More important is to make our existing system better. During this crisis, everyone is recognising that people have lost jobs through no fault of their own. In addition to Jobkeeper, Newstart (now Jobseeker) has been doubled on a temporary basis and the language of ‘lifters and leaners’ has been suspended. But even when the economy is humming people must move in and out of employment (frictional unemployment) and some lose jobs as the economy shifts (structural unemployment); these people often have limited skills and/or health and social disadvantages. It is not fair to treat them as undeserving by giving them much less support than others unable to work by reason of age or major disability.

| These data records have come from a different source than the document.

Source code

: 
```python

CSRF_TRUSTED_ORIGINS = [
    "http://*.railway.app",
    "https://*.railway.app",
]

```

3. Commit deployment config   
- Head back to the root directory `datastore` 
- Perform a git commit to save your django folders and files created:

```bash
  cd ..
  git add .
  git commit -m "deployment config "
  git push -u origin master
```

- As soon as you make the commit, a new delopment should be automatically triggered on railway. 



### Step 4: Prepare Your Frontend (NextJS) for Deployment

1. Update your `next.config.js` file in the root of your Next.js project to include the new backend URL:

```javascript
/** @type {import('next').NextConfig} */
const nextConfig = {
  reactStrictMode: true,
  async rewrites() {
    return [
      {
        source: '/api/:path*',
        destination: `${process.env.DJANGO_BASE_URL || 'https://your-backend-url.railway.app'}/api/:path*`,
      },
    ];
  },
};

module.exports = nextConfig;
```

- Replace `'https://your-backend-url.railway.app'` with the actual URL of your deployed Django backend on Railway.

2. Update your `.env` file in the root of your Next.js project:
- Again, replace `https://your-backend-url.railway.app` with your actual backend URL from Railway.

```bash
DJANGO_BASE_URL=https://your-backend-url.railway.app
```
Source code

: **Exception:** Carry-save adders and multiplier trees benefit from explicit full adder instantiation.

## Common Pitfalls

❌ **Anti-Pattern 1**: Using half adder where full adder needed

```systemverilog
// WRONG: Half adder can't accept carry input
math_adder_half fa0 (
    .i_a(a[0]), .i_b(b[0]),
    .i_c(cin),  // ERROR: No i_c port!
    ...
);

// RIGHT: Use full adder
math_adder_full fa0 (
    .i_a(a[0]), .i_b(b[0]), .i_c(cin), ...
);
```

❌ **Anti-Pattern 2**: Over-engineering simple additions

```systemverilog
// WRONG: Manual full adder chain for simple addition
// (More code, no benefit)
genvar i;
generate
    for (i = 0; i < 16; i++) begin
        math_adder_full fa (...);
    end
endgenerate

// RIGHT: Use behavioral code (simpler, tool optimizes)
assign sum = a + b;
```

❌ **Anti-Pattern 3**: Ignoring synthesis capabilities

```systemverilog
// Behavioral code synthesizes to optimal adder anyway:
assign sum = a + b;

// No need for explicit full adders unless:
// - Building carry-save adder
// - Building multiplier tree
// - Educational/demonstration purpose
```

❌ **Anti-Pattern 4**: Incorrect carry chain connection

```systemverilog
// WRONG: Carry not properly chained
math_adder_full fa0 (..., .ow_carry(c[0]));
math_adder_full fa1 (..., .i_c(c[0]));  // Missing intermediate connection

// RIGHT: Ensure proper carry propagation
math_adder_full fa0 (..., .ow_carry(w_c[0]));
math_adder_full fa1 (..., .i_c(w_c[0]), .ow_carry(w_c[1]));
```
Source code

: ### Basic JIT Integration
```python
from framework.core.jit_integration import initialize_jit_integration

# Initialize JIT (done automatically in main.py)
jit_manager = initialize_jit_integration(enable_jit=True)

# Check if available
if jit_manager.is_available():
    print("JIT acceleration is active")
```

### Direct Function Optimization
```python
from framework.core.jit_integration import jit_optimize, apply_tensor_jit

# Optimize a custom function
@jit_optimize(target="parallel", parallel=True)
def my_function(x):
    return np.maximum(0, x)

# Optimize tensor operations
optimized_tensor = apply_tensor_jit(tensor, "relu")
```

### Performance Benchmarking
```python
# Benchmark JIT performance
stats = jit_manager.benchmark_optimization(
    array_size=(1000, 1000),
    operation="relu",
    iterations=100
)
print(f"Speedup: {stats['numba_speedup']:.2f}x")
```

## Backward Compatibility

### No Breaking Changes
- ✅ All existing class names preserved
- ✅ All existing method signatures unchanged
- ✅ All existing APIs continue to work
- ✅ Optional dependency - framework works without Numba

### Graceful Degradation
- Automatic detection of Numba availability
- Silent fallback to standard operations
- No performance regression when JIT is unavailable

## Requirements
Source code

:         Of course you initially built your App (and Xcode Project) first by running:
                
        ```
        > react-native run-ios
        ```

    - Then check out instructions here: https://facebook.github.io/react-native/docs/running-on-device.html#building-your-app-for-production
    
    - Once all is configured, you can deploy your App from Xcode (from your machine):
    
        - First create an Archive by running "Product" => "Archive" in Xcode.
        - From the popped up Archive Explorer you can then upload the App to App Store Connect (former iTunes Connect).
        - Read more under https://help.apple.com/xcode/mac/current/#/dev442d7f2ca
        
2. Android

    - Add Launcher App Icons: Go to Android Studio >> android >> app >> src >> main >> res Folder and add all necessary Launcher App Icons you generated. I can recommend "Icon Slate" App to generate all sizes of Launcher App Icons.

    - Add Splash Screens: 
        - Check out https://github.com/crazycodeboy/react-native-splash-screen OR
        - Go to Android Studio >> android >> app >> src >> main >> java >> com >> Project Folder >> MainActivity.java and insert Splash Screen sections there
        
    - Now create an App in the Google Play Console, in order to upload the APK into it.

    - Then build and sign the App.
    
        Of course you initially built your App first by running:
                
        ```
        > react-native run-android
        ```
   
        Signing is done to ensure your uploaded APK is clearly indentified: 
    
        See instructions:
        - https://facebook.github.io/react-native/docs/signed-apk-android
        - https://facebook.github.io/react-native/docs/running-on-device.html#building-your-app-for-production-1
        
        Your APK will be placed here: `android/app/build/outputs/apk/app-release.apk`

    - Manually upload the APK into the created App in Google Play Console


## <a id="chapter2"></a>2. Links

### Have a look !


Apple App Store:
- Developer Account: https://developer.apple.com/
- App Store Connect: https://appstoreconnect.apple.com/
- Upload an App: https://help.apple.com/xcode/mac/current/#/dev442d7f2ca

Frankly, Newstart should guarantee the same minimum income as that available to other social security categories. Concerns that this would cause financial disincentives to work ignore Newstart’s tight eligibility conditions and the role training and retraining programs should play. At the very least, an ongoing substantial increase in Newstart is needed and, as Henry recommended a decade ago, indexation on the same basis as for other payments. Rental assistance for all welfare recipients in private rental housing also needs to be increased.
The ’basic income’ model does highlight one of the other weaknesses of the current tax and transfers system. That model involves a hefty increase in the tax threshold – when tax first exceeds the basic payment. While the community is unlikely to be willing to pay people regardless of personal capacity, it has long favoured progressivity in the tax system; and it is the tax threshold that does most to achieve this. The Henry Review recognised this and recommended a significant increase. Sadly, that is not how the Government’s legislated tax changes are designed. A more appropriate income tax scale would have a big increase in the threshold with a slightly higher standard marginal rate than the 30% proposed by the Government.
A final aspect of the social policy new normal we might aim for concerns inter-generational equity. This is important, but the problem should not be exaggerated. It is true that repayment of the public debt will fall primarily on current and future workers, but the scale of existing tax relief for superannuants is often exaggerated, and little recognition is given to the fact that most current superannuants have not benefited from lifetime membership of a mature system (public service retirees like me are the exception). Payments from taxed superannuation schemes are exempt from tax but, unlike most overseas schemes (and the old public service schemes), contributions have been taxed in the past as have fund earnings. The upfront tax is, post-Turnbull, progressive and there are limits on contributions.
Rather than focus on increasing tax on superannuation, we should place more effort on ensuring retirees translate their superannuation savings into secure retirement income streams and penalise them if they instead leave excessive money in their estates. And we should look to phase in the inclusion of the home (above some threshold) in the age pension means test.